**DOCUMENT SECTION**
────────
Bicycle Helmets Reduce the Risk of Serious Head Injury by Nearly 70 Percent - mobiletelephone
https://www.theguardian.com/lifeandstyle/2016/sep/22/bicycle-helmets-reduce-risk-of-serious-head-injury-by-nearly-70-study-finds
======
dalke
Australians also found that "energy absorbing headwear for car occupants might
be effective in reducing the numbers of head injuries sustained by car
occupants." \-
[https://infrastructure.gov.au/roads/safety/publications/2000...](https://infrastructure.gov.au/roads/safety/publications/2000/Protect_Head_3.aspx)
.

Hence the old question, if serious head injury in cyclists is a problem which
warrants mandatory helmet use, is serious head injuries for car drivers and
passengers also a problem which warrants mandatory helmet use?

See also
[http://www.copenhagenize.com/search/label/%22motoring%20helm...](http://www.copenhagenize.com/search/label/%22motoring%20helmet%22%20%22car%20helmet%22)
.

The paper is paywalled. I can't tell if it addresses the population shift
which occurs when helmet use is mandatory, that is, some people won't use a
bicycle if required to wear a helmet. (As a simple example, someone who spent
a hour on hairdo for a party is not going to crush it with a helmet.) The
Guardian writes "16.5% of people say they would ride more often if they were
not required to wear a helmet at all times".
────────
**ENTRIES SUPPLIED**

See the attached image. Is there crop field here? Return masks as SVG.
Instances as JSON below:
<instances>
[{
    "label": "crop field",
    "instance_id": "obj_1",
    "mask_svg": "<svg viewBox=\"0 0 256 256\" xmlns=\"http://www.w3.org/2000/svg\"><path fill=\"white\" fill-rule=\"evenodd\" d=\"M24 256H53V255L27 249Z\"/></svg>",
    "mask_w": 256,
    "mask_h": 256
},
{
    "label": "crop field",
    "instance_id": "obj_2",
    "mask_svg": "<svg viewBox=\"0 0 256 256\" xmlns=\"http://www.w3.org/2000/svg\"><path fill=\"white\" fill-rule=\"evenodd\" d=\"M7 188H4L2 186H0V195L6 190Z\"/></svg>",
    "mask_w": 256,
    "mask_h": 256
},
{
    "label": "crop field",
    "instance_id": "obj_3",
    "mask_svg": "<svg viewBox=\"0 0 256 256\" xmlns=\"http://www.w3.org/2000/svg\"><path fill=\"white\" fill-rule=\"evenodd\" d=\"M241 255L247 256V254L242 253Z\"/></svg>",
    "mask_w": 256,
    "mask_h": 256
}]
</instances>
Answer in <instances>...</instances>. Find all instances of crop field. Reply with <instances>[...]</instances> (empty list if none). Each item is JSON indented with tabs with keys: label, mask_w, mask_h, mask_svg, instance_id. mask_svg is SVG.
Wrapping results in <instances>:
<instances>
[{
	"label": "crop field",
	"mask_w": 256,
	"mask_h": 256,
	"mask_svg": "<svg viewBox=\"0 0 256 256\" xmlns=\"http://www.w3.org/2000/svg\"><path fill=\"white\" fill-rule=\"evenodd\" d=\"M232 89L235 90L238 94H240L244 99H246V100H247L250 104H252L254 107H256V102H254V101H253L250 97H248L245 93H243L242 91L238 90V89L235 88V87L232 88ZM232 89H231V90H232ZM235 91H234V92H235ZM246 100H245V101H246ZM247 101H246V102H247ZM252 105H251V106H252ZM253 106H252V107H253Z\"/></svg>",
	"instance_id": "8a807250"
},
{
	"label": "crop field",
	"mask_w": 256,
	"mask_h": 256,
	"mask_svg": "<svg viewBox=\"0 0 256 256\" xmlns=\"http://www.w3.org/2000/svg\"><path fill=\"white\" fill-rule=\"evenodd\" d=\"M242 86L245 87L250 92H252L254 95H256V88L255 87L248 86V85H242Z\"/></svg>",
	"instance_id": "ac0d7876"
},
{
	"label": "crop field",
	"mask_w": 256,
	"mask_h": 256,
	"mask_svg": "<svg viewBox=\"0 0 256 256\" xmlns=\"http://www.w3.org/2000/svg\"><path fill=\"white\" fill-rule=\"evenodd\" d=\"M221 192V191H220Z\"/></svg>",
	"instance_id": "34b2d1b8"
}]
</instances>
────────
**TASK STATEMENT**
Write the next part of the helmet discussion, picking up after its final sentence. The items above were drawn from a separate source and are unrelated to the helmet discussion.

**EXERCISE RESPONSE**
I ask because the usual observation is that high-speed cyclists wear a helmet,
while low-speed cyclists (like me) are less likely to do so. I bike slower
than a fast marathon runner, much less a sprinter, and figure there's a good
evolutionary reason for the brain to be protected from falling at that low
speed.

If helmet laws shift the population to those who tend to cycle faster, which
is also where helmet protection is more effective, then this metaanalysis may
only mean that those who cycle quickly should wear a helmet.

------
djaychela
It'd be interesting to see if the reaction against this kind of legislation
varies depending on whether the country in question has mandatory motorcycle
helmet law. I've been riding motorbikes for 30 years, and would never ride
without a good full face helmet, but I've only fallen off twice (both times at
low speed). I've fallen off my mountain bike many more times than this, but
I'll be honest, I didn't wear a helmet every time I rode until I had kids, and
felt I need to set a good example for them; indeed I'm surprised at the stats
for injury prevention as I've always felt that typical cycle helmet designs
wouldn't protect much of your head, but that is clearly wrong.

I'm not entirely convinced by the wearing of the typical bike helmet leading
to increased risk-taking; I could see that with a full face one (as it gives
you a real feeling of being protected), but with the normal ones I don't think
it gives the same feeling at all. FTR I can't find a full-face helmet for
cycling that fits - I have an enormous head - at anything other than insane
prices - £300+!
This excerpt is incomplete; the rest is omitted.